The conversation turns toward the city buzzing down below. “The man has lost his wit,” he says about the mayor and his more grandiose visions of a new Palermo. “We are in a moment of great change. Italians don’t want to be peasants anymore. Tourism one day will be the great business of Palermo, but not now. Not yet. The old city is still abandoned.”
The duke tells me that 250,000 people once lived in Palermo’s centro storico. Today, even with the recent uptick, that number is closer to 25,000, and most of those are immigrants. For the duke, much of the challenge starts with a lack of deep-pocketed citizens who could fuel a revival. “Many of the rich left. They went to Manhattan to buy real estate. That’s why we’re left without an upper class.”
We step out into the warm, sticky humidity of the Sicilian summer. The upstairs palace terrace overlooks the gardens below and, below them, the line of trattorie and gelato shops that runs adjacent to the port. And beyond them, the Mediterranean and the bobbing lights of fishing boats and merchant ships trafficking these waters. I imagine one of them to be an official vessel dispatched from Lampedusa, filled with the latest cast of anxious migrants blinking expectantly into the night as the lights of the city grow brighter.
Michael Magers
We stand there, covered in sweat, talking quietly under the din of passing traffic, as if sharing state secrets, uncertain when to call it a night.

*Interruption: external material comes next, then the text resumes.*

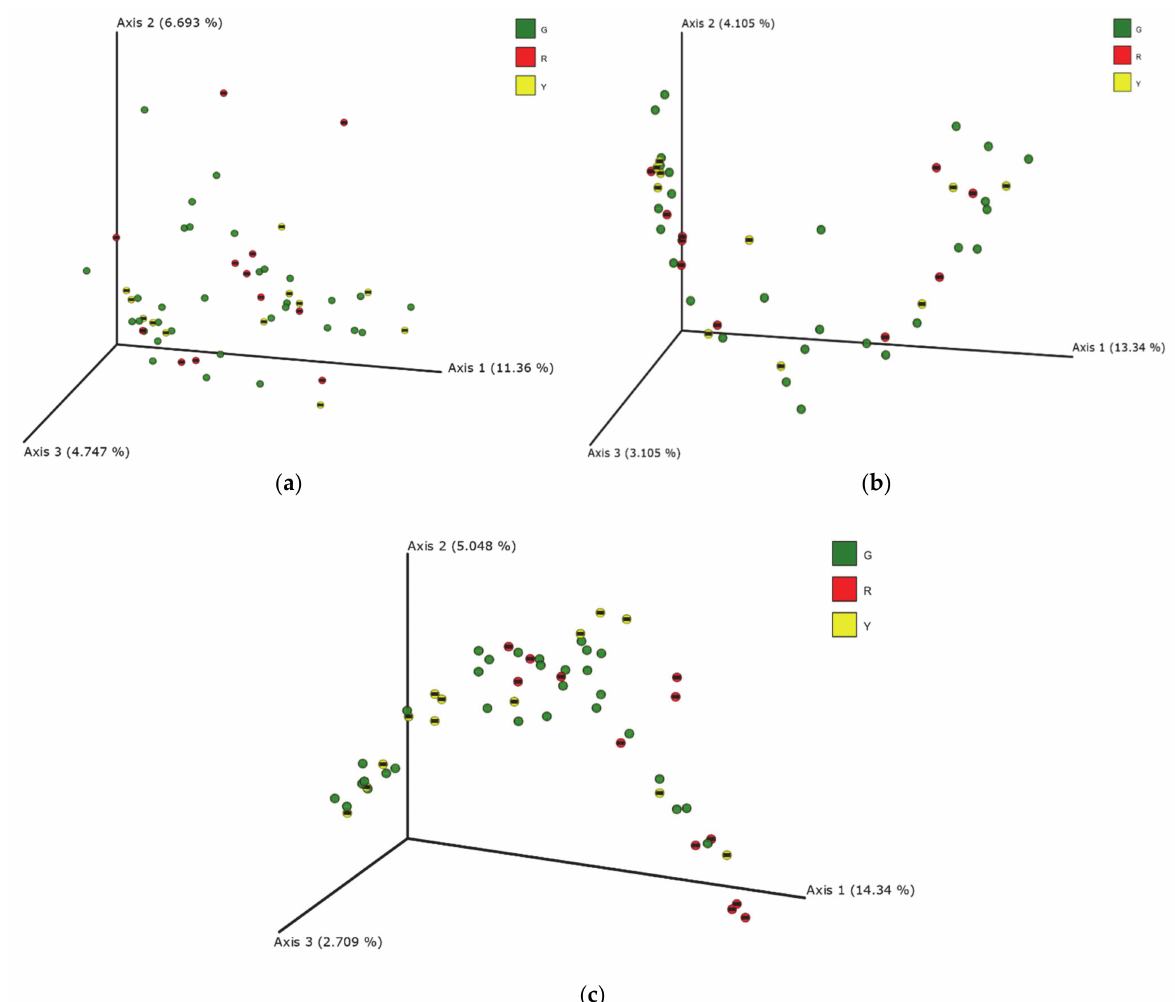
Figure 2. Principal coordinates analysis (PCoA) of the unweighted UNIFRAC distances of the microbial populations measured in feces ( a ), blood ( b ) and milk ( c ) sampled from lactating cows classified as healthy (G), at risk (Y) and with mastitis (R) on the basis of total somatic cell count (SCC) and differential somatic cell count (DSCC). PERMANOVA confirmed the differences between the G, Y and R groups of cows at p < 0.05 in milk samples. G = healthy, SCC/mL < 200,000 and DSCC ≤ 69.3%; Y = at risk, SCC/mL < 200,000 and DSCC > 69.3%; R = mastitis, SCC/mL >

“I hope he can get it together,” he says after a long silence, referring to Orlando. “There’s so much work to be done.”
Just what that work is depends on where you’re standing: on a blanket in Ballarò or above the palace gardens? That’s the thing about Palermo; its beauty bends to the eye of the beholder. What is it: a hobbled old man or a wise and elegant matron? a broken promise or a dream still in the making?
Or both?
Lampedusa saw this coming decades ago, immortalizing the central paradox of Palermo in The Leopard’s most famous line, spoken by the brave Tancredi, the character the duke himself inspired:
Se vogliamo che tutto rimanga come è, bisogna che tutto cambi.
If we want things to stay as they are, things will have to change.